» **Directions for this task**:
Copy the forum thread from the words "I don't try" through "25 for second.", and swap "first glance" in wherever "impression" appears.

» **Text shown**:

Page 1 of 3

Some musings about search

Posted: Fri Aug 14, 2015 5:40 pm
by Rebel
After a search change I am (was) used to get an impression first by manually going through 40-50 positions before starting a self-play match.

And sometimes that first glimpse looked so good it was reasonable to assume the change to be an improvement. And then after playing 10,000 x 40/15s games it turned out not to be, say an 48% result as an example.

Then stubbornly I couldn't believe it (not a bad attitude in CC) and started to play the match on 40/30s and even 40/1m.

And I never have seen such a change to become an improvement after doubling or four folding the time control.

Is this a global experience?

Re: Some musings about search

Posted: Fri Aug 14, 2015 7:20 pm
by cdani
In king safety yes, and many times, but my first testing time was like 7 seconds, and the second one at 25 seconds, but always against a gauntlet.

I don't try manually, the impression is just too shallow. If I try manually is to try to see weaknesses.

My testing time control is always like this, 4-7 seconds at first, and 25 for second.

Re: Some musings about search

Posted: Fri Aug 14, 2015 8:09 pm
by Bloodbane
I've seen some patches which were bad at short TC but good at long TC, but I only accept patches which are good at all time controls I use.

Re: Some musings about search

Posted: Fri Aug 14, 2015 9:02 pm
by Ferdy
Rebel wrote:After a search change I am (was) used to get an impression first by manually going through 40-50 positions before starting a self-play match.

And sometimes that first glimpse looked so good it was reasonable to assume the change to be an improvement. And then after playing 10,000 x 40/15s games it turned out not to be, say an 48% result as an example.

Then stubbornly I couldn't believe it (not a bad attitude in CC) and started to play the match on 40/30s and even 40/1m.

And I never have seen such a change to become an improvement after doubling or four folding the time control.

Is this a global experience?
If a change is interesting (feeling would kick at higher depths <after so many failed tests you also learn something from the program>) I increase testing time,
instead of testing first at short TC I go directly at longer TC say 120s + 100ms inc. Sometimes it succeeded.

» **Recorded data**:
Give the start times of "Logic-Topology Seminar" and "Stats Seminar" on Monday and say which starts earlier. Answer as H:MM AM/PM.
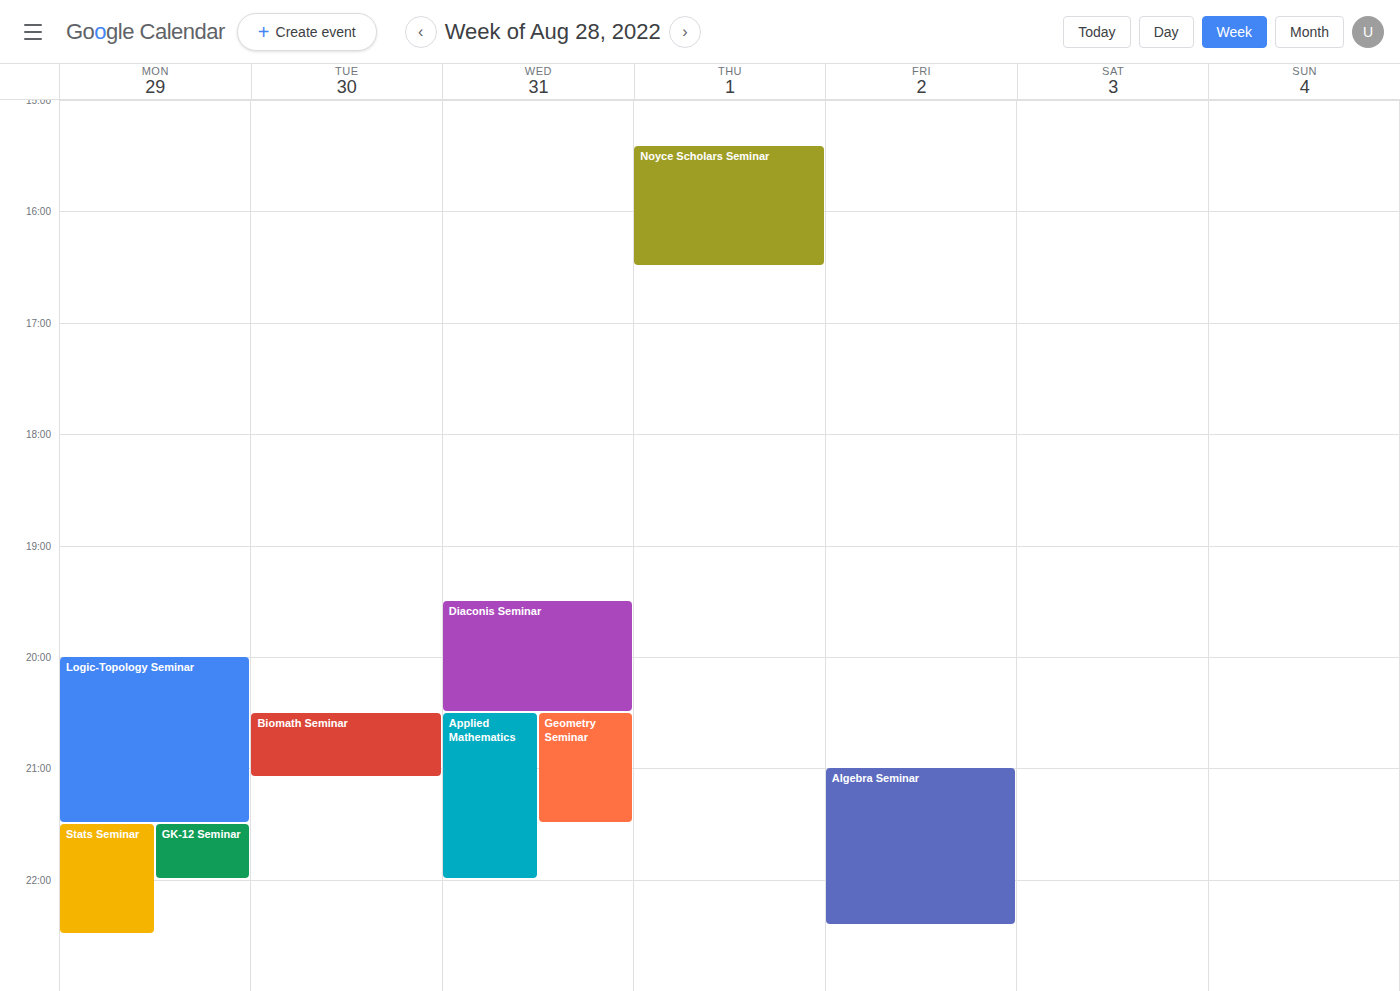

» **Complete response**:
I don't try manually, the first glance is just too shallow. If I try manually is to try to see weaknesses.

My testing time control is always like this, 4-7 seconds at first, and 25 for second.